I’ve been thinking about turning some of the Puppeteer automations I’ve built into reusable templates and selling them on a marketplace. The idea seems solid—other people probably need similar automations, right?
But I’m curious about the reality. Is there actually demand for this, or is the marketplace already saturated with templates that nobody uses? What kinds of automations are people actually willing to buy? Are there specific niches or use cases that have real demand?
Also, what does the monetization actually look like? What pricing models work? Are there people making actual revenue from this, or is it just a nice-to-have feature that doesn’t move the needle?
Has anyone here published templates on a marketplace? What was your experience with demand, pricing, and overall viability?
There’s definitely real demand, but it’s not automatic. The difference between a template that sells and one that sits is documentation, specificity, and solving a real problem.
The templates that do well are ones that solve clear, repeated problems. Automation for specific platforms—Shopify integrations, LinkedIn scrapers, common CRM workflows. Not generic stuff. People buy them because they save time on something specific, not because they’re novel technical achievements.
Pricing matters too. Most templates I see are underpriced. People expect to pay for quality automation that saves them real time. Something that would take a developer ten hours to build is worth paying for.
The real opportunity is building a portfolio. One template might not generate much. But five solid templates covering different niches? That’s a real side income stream. Latenode’s marketplace is still growing, so early movers have advantage.
I published a couple templates for e-commerce integrations about eight months ago. First one got maybe two purchases in the first month. Turns out my documentation was unclear and the template was too narrowly tailored to my specific use case.

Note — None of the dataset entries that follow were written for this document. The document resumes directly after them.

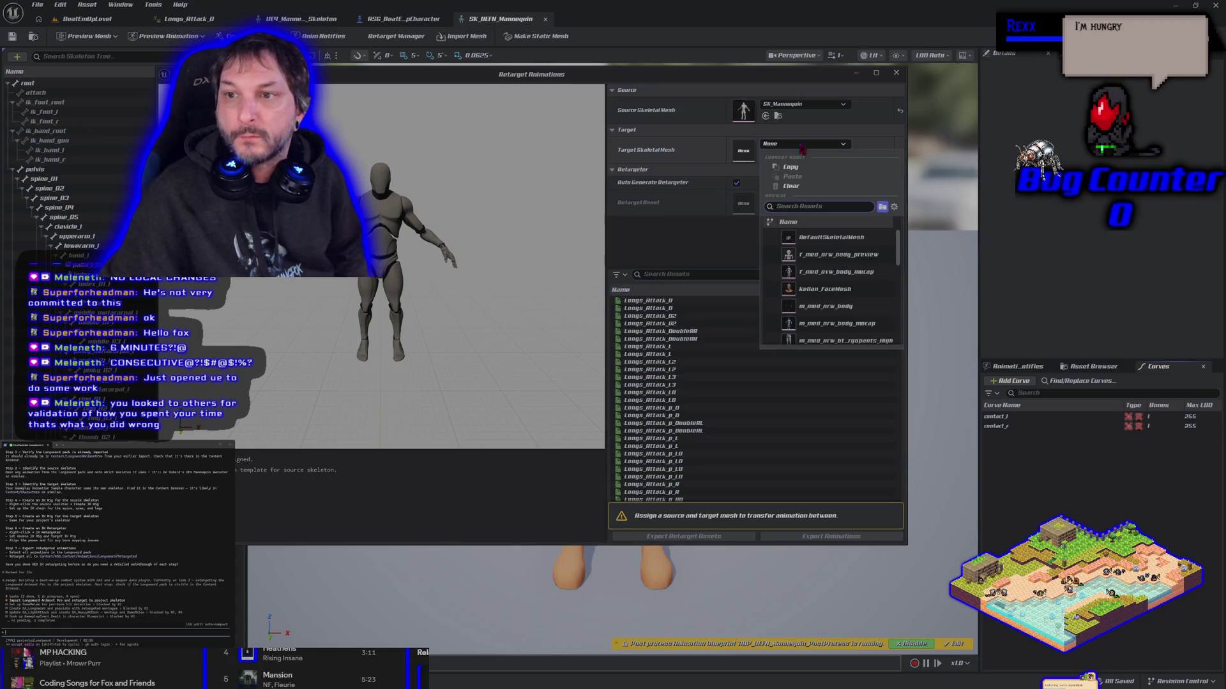
pyautogui.write('sk')
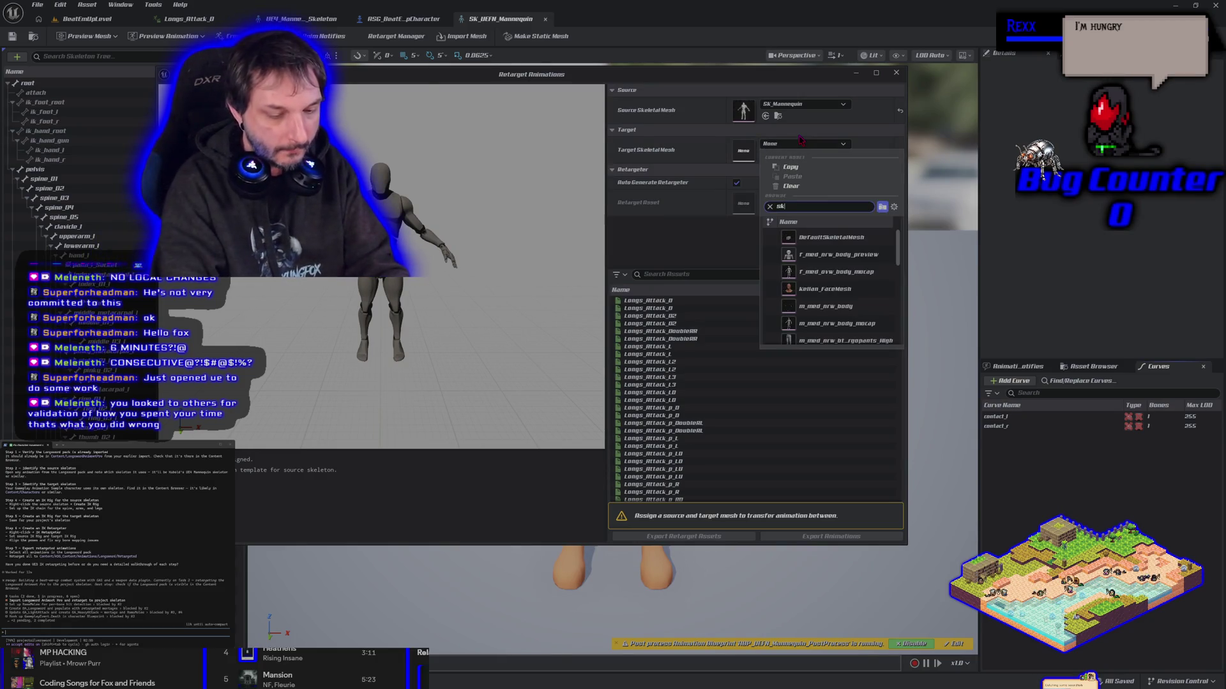
pyautogui.write('_uefn')
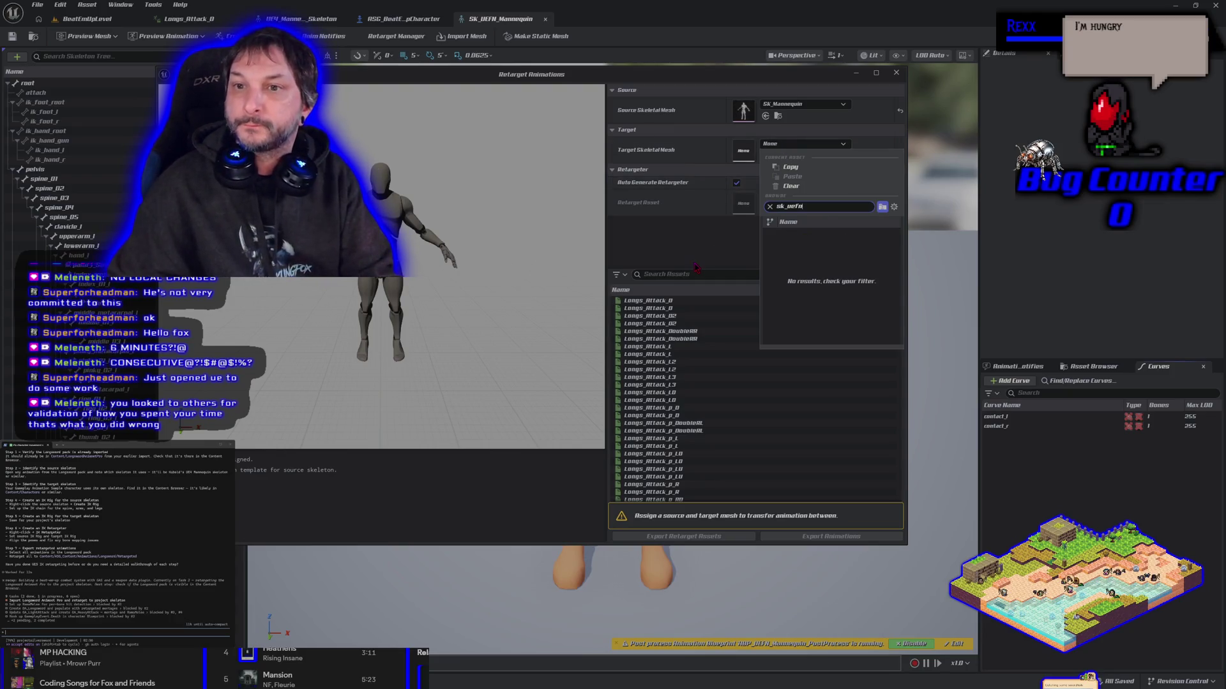
pyautogui.press('Escape')
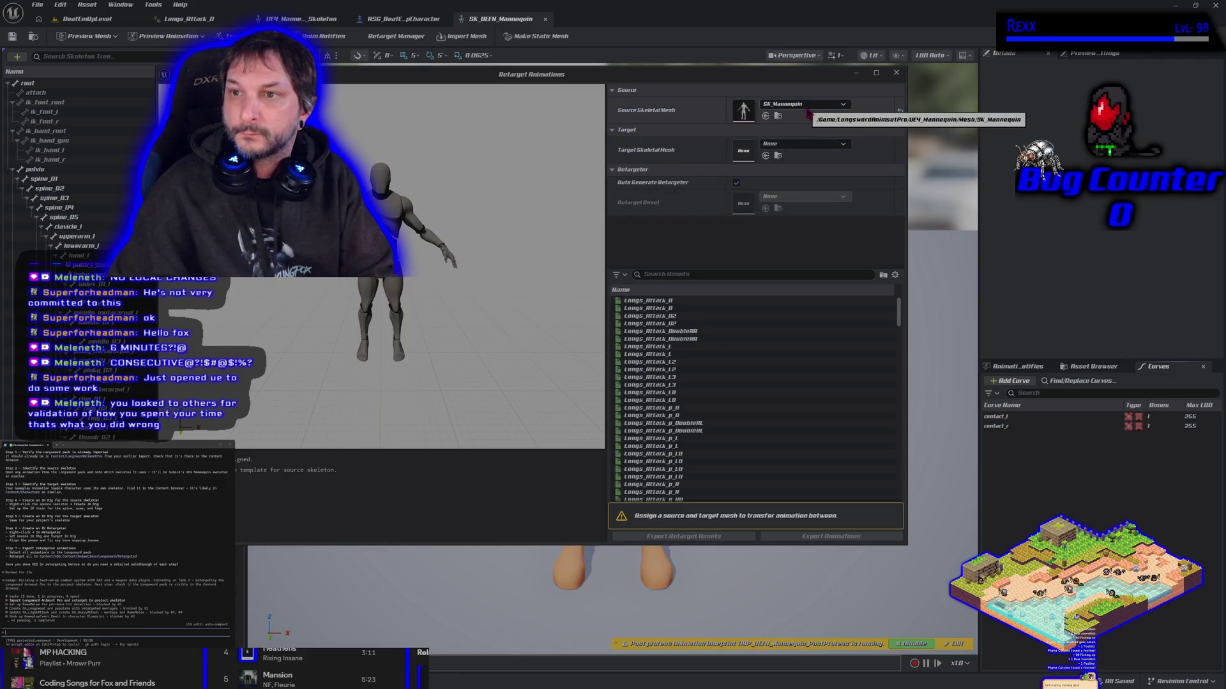
# - Scroll through the full target mesh list, then reopen it filtered by 'sk_'
pyautogui.click(814, 145)
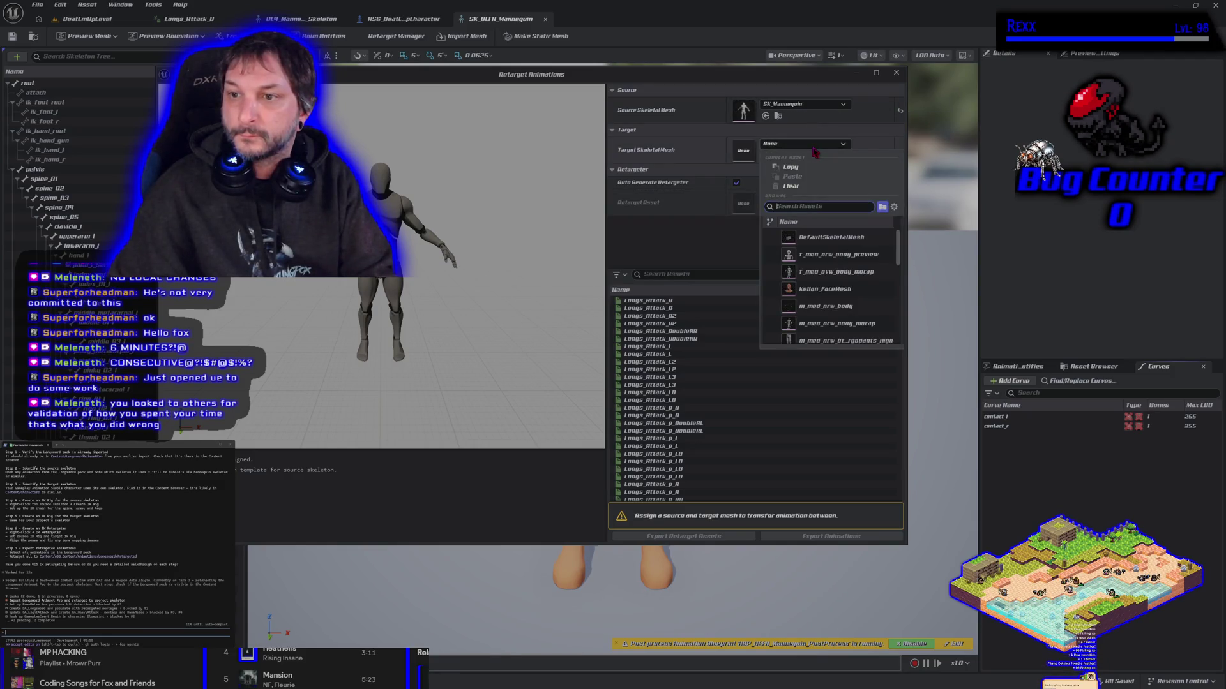
pyautogui.scroll(-5, 872, 314)
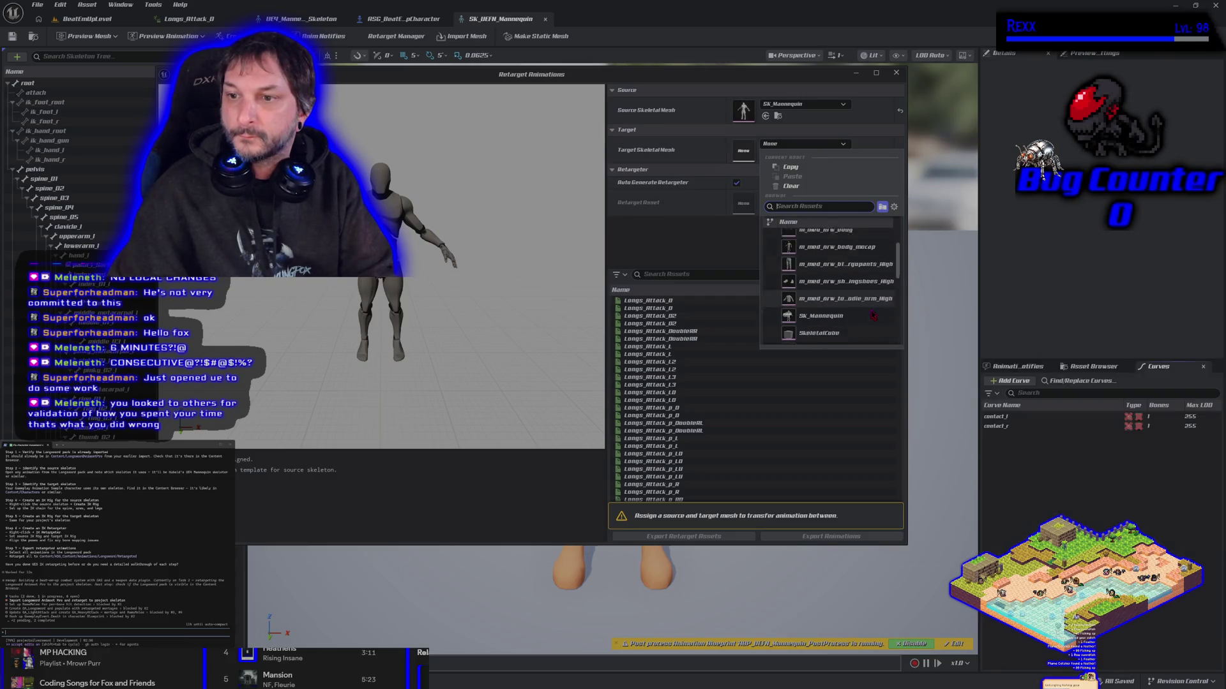
pyautogui.scroll(-3, 872, 314)
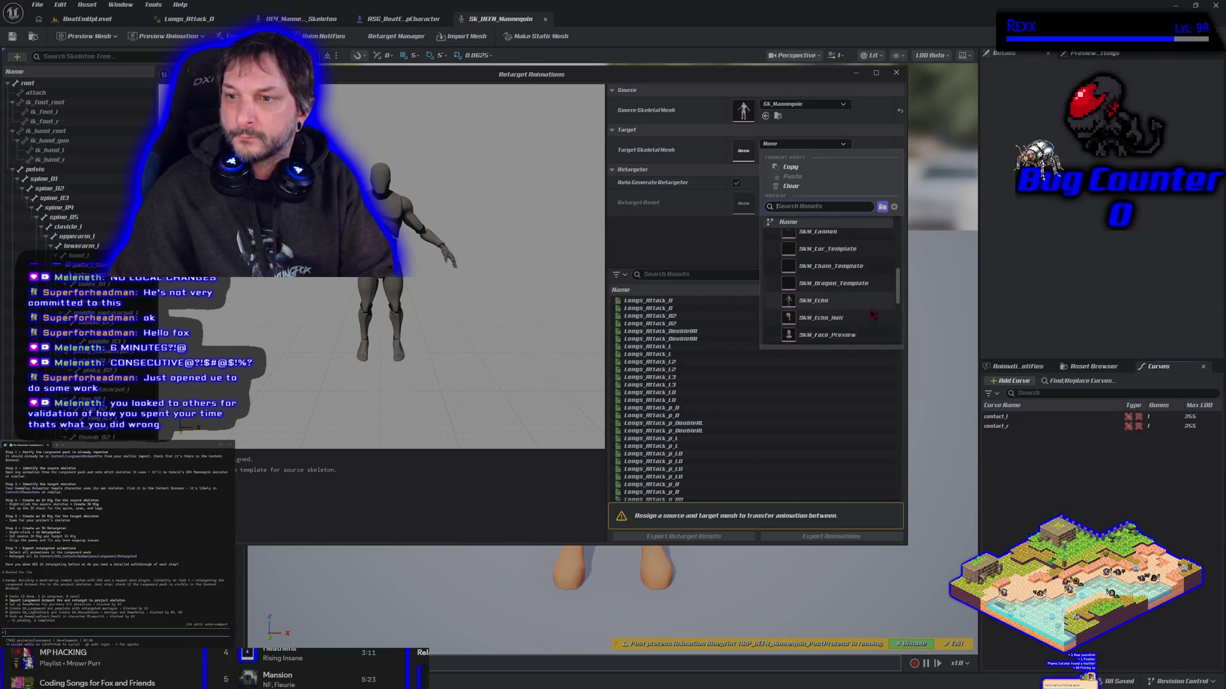
pyautogui.scroll(-5, 872, 314)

Second template was different. I focused on a broader use case—data extraction from multiple commerce platforms—and included detailed documentation on how to customize it. That one has sold pretty consistently.
Demand is there, but it’s niche-dependent. E-commerce automation templates do well. Generic stuff doesn’t. And you really have to explain what problem it solves and how to use it. A lot of people won’t buy something they don’t understand.
Marketplace demand exists but requires understanding your buyer. Who actually needs this automation? Are they technical enough to customize it, or do they need it ready to use? Does the problem you’re solving affect enough people to build an audience?
The successful templates I’ve seen are ones that clearly communicate: what problem they solve, what platform or site they target, what the setup process looks like, and what you get for the price. Vague templates don’t sell no matter how good they are technically.
Pricing is underexplored. Most template creators seem uncertain about pricing, so they price too low. If a template saves someone ten hours of work, pricing it at fifty dollars is reasonable. Too many people price at five or ten dollars, which doesn’t incentivize quality.
Template marketplace demand reflects market dynamics similar to other digital products: specificity correlates with demand. Templates addressing defined use cases and clearly communicating their value proposition perform better than generic solutions.
Monetization requires understanding your target buyer and their willingness to pay. Business templates that streamline common operations attract buyers more reliably than experimental or niche technical projects. Sustainable revenue typically requires portfolio approach rather than single-template strategy.
Documentation quality significantly impacts both perceived and actual value. Templates with clear setup instructions, customization guidance, and use case examples tend to outperform those with minimal documentation. This educational component is often as valuable as the technical automation itself.
Demand exists for specific solutions. Price templates appropriately. Good documentation is critical.